I am trying to model a proportion (or probability), i.e. a continuous variable bounded between 0 and 1 (inclusive) using caret.
In my previous post, I've been told to use a logistic regression (i.e. glm() with family = "binomial).
I would like to use the caret framework with k-fold cross validation.
However, caret doesn't work with the code below, although I have no problem using stats::glm() on its own.

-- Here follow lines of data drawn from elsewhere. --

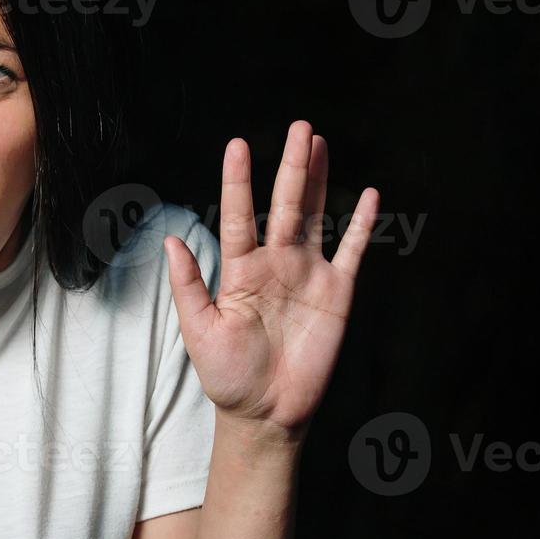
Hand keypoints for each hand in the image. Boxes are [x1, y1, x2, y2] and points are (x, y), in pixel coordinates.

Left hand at [163, 120, 378, 433]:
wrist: (265, 412)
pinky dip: (362, 226)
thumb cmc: (227, 374)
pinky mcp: (337, 293)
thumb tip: (169, 241)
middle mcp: (275, 262)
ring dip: (319, 181)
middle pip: (284, 204)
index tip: (238, 145)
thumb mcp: (198, 330)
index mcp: (240, 269)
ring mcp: (307, 274)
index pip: (238, 214)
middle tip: (299, 126)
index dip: (237, 181)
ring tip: (320, 142)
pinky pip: (352, 252)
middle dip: (292, 166)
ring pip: (315, 216)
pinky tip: (369, 196)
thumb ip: (188, 285)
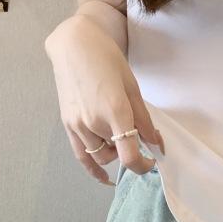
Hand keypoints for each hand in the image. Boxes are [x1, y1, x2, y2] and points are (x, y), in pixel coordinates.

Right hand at [44, 15, 164, 184]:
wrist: (75, 45)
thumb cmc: (108, 60)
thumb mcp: (132, 88)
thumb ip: (143, 120)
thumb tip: (155, 143)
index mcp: (115, 112)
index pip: (129, 157)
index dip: (144, 166)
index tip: (152, 160)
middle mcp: (94, 123)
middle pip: (117, 154)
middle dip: (132, 150)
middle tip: (141, 137)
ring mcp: (78, 125)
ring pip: (100, 156)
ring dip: (114, 153)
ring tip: (120, 135)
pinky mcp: (67, 124)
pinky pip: (80, 156)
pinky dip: (92, 169)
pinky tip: (103, 176)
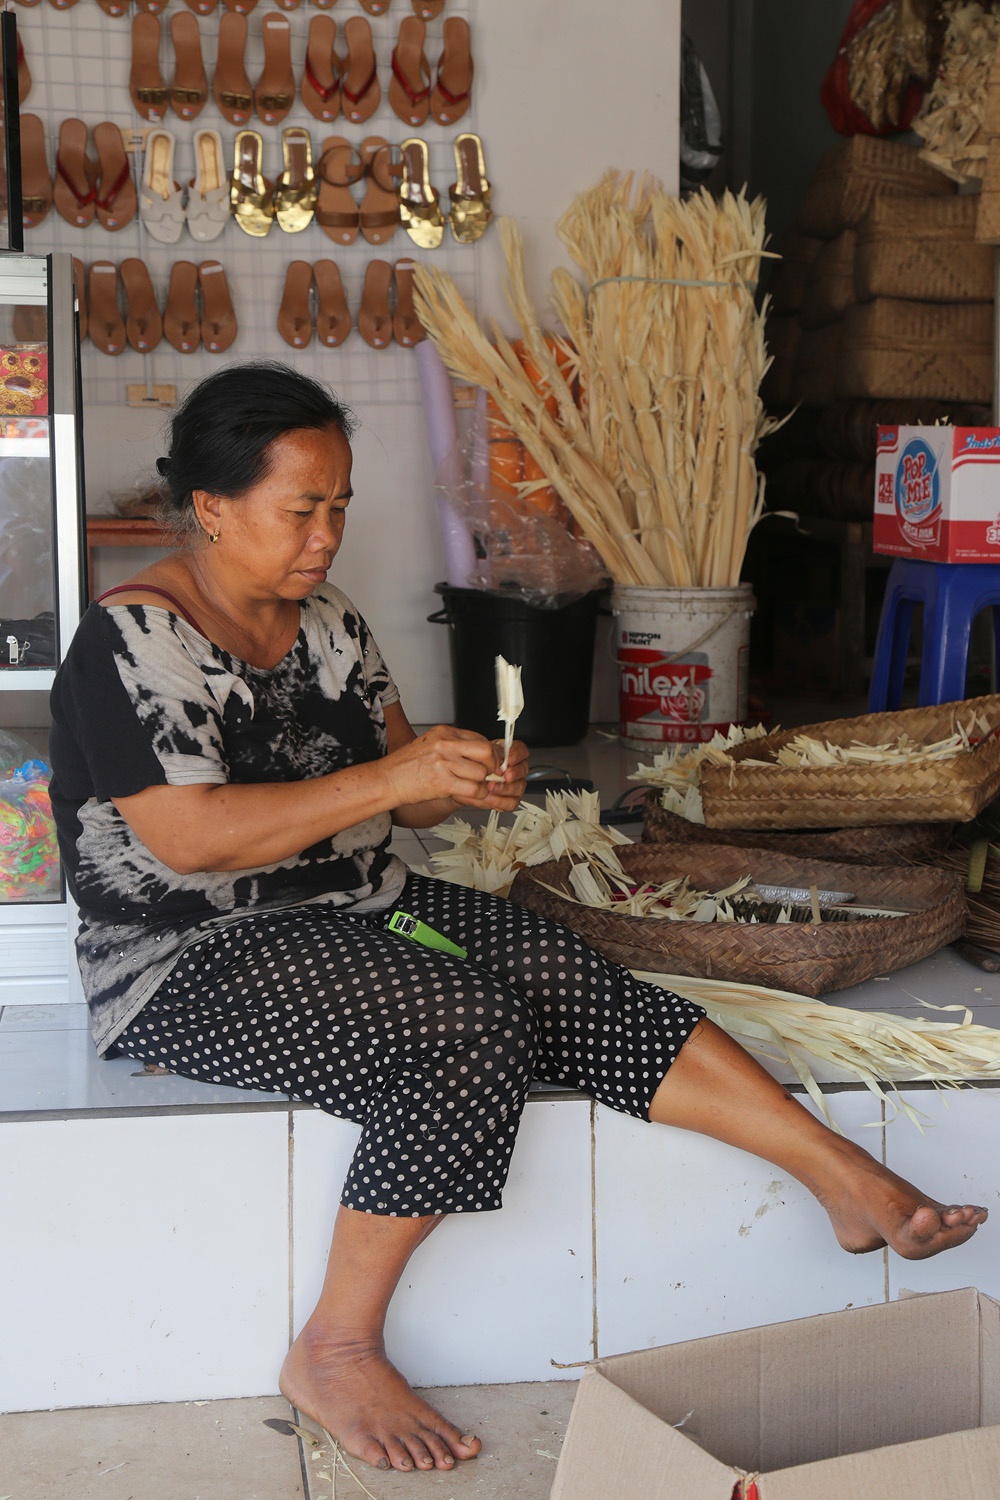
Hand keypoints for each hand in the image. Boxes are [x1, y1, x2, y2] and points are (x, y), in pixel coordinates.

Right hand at [383, 723, 520, 809]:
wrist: (387, 779)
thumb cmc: (407, 766)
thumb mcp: (431, 745)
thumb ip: (454, 746)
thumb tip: (481, 754)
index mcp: (444, 733)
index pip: (480, 739)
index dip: (490, 753)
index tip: (490, 763)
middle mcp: (445, 744)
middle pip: (486, 751)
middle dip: (493, 765)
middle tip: (489, 775)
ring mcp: (444, 762)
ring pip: (481, 772)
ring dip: (483, 783)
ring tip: (475, 787)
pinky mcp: (442, 782)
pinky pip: (473, 789)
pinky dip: (477, 794)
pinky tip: (470, 794)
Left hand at [470, 737, 528, 811]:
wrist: (467, 780)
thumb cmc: (476, 765)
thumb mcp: (481, 754)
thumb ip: (491, 753)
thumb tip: (496, 754)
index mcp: (512, 754)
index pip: (522, 750)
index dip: (517, 754)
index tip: (509, 759)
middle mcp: (516, 769)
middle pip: (523, 769)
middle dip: (514, 773)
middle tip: (504, 775)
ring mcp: (515, 784)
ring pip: (519, 787)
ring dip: (505, 788)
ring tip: (491, 787)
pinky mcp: (511, 798)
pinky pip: (511, 802)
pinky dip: (500, 801)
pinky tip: (489, 797)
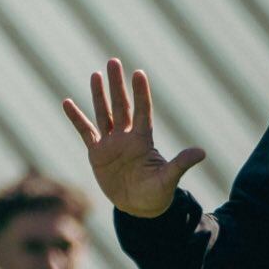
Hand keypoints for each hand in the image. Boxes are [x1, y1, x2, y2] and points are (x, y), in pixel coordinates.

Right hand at [62, 58, 205, 218]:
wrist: (138, 207)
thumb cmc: (157, 194)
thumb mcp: (169, 179)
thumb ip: (180, 164)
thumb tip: (201, 152)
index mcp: (143, 140)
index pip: (142, 111)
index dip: (141, 93)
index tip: (138, 73)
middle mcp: (126, 137)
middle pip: (121, 105)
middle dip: (117, 85)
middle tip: (114, 61)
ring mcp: (110, 143)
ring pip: (104, 113)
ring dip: (99, 95)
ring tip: (96, 74)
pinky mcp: (96, 153)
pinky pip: (84, 131)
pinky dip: (76, 118)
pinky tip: (67, 102)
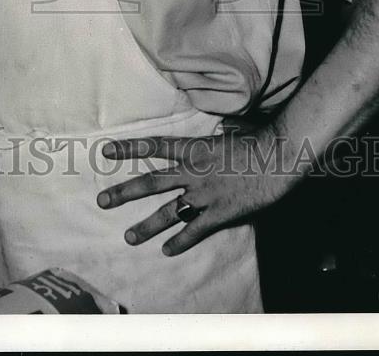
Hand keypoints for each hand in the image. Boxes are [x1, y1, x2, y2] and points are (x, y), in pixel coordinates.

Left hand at [96, 121, 293, 256]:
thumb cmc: (256, 139)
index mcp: (193, 149)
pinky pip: (195, 231)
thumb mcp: (229, 131)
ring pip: (168, 212)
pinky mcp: (219, 213)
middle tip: (102, 201)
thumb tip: (219, 127)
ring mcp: (204, 195)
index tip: (105, 151)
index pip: (153, 147)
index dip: (128, 149)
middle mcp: (192, 172)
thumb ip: (215, 135)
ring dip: (146, 225)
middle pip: (151, 183)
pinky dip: (180, 242)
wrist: (276, 157)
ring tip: (129, 236)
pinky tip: (166, 250)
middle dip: (124, 193)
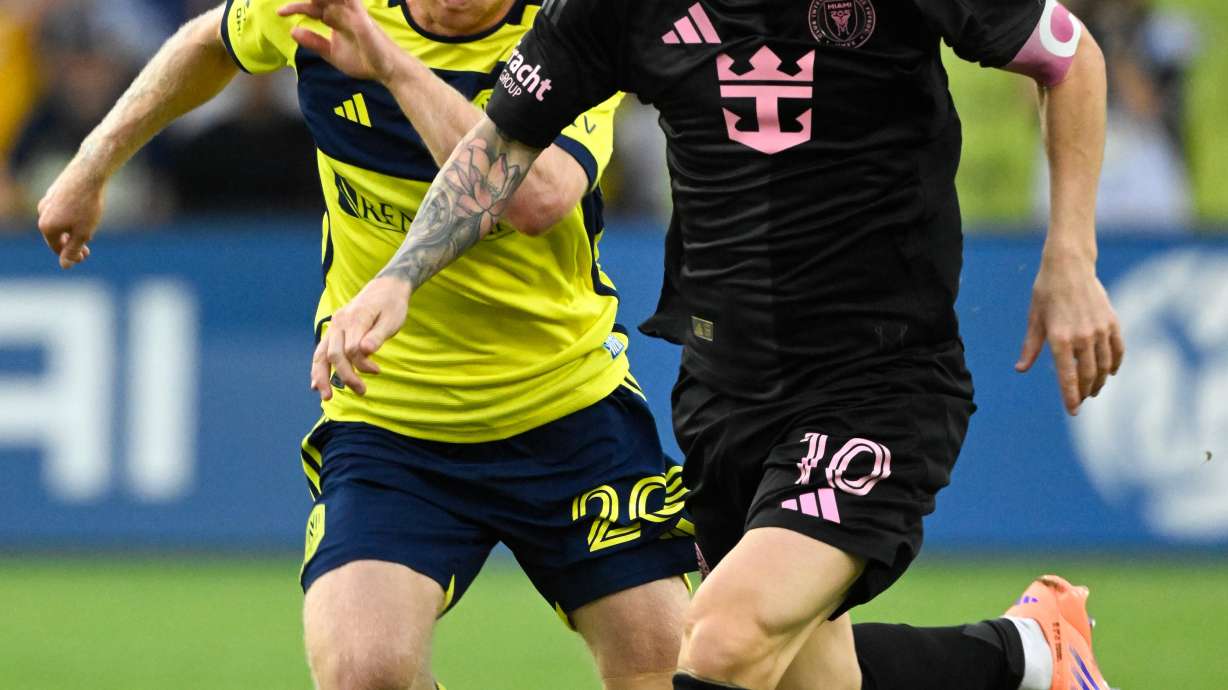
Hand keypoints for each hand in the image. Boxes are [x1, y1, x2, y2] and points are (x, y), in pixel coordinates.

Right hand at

The data below is purely for reproducibility.
library(caret)
#> Loading required package: ggplot2
#> Loading required package: lattice
data("USArrests")
#New Data Points with 0 and 100 % urban population
newstate1 <- matrix(c(7, 100, 0, 10),
nrow = 1,
dimnames =
list("New State 1", colnames(USArrests)))
newstate2 <- matrix(c(7, 100, 100, 10),
nrow = 1,
dimnames =
list("New State 2", colnames(USArrests)))
USArrests <- rbind(USArrests, newstate1, newstate2)
# As a proportion
USArrests$UrbanPop <- USArrests$UrbanPop /100
ctrl <- trainControl(
method = "cv",
number = 5,
classProbs = TRUE
)
train(
formula = UrbanPop ~ .,
data = USArrests,
method = "glm",
family = "binomial",
trControl = ctrl,
metric = "ROC"
)
#> Warning in train.default(x, y, weights = w, ...): cannnot compute class
#> probabilities for regression
#> Error in evalSummaryFunction(y, wts = weights, ctrl = trControl, lev = classLevels, : train()'s use of ROC codes requires class probabilities. See the classProbs option of trainControl()
#the below works:
glm(
formula = UrbanPop ~ .,
data = USArrests,
family = "binomial")
Created on 2024-01-30 with reprex v2.0.2